There was a long, stony silence.
“I’m not sure what you’re getting at, Hayley,” Sabrina finally said flatly.
“Well, is it possible you got the time of death wrong?”
“Absolutely not.”
Hayley had known Sabrina since high school. And she knew she was lying. Hayley was right. She had forgotten to take the temperature into account. But she also knew Sabrina was never going to admit it.
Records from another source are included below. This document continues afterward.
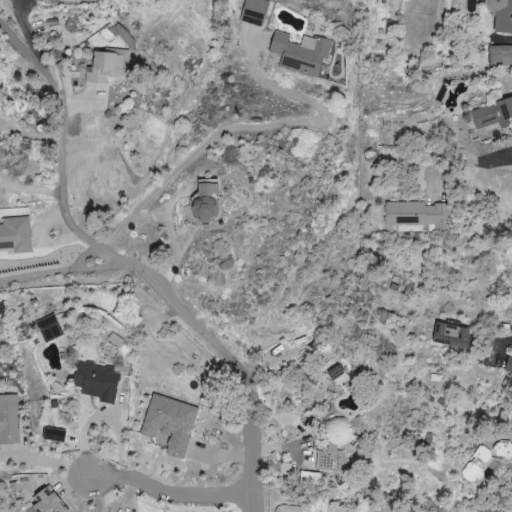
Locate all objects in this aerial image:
building: (258, 12)
building: (501, 14)
road: (30, 37)
building: (303, 53)
building: (502, 54)
road: (38, 61)
building: (110, 66)
building: (495, 114)
road: (248, 126)
road: (460, 161)
building: (211, 200)
building: (419, 215)
building: (17, 234)
road: (73, 279)
road: (171, 299)
building: (53, 328)
building: (454, 335)
road: (507, 342)
building: (510, 365)
building: (339, 375)
building: (101, 381)
building: (10, 419)
building: (173, 423)
building: (57, 435)
building: (337, 445)
building: (505, 449)
road: (44, 463)
building: (480, 465)
road: (170, 491)
building: (53, 503)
“Do you have any idea the reputation I have built in this state, Hayley? I will not have you running around tearing me down by suggesting I got a very important detail wrong in my autopsy report. I thought we were friends. I thought you had changed since high school.”
Changed? Me?
Sabrina was the ultimate mean girl, who had made Hayley’s life miserable when they were fifteen. The idea that Sabrina believed Hayley was the one who was somehow . . .
Hayley stopped herself.
She couldn’t get caught up in these memories now.
She had just identified Candace’s killer.
And she still had to find Randy.
“You’re right, Sabrina. I don’t know what I was thinking.”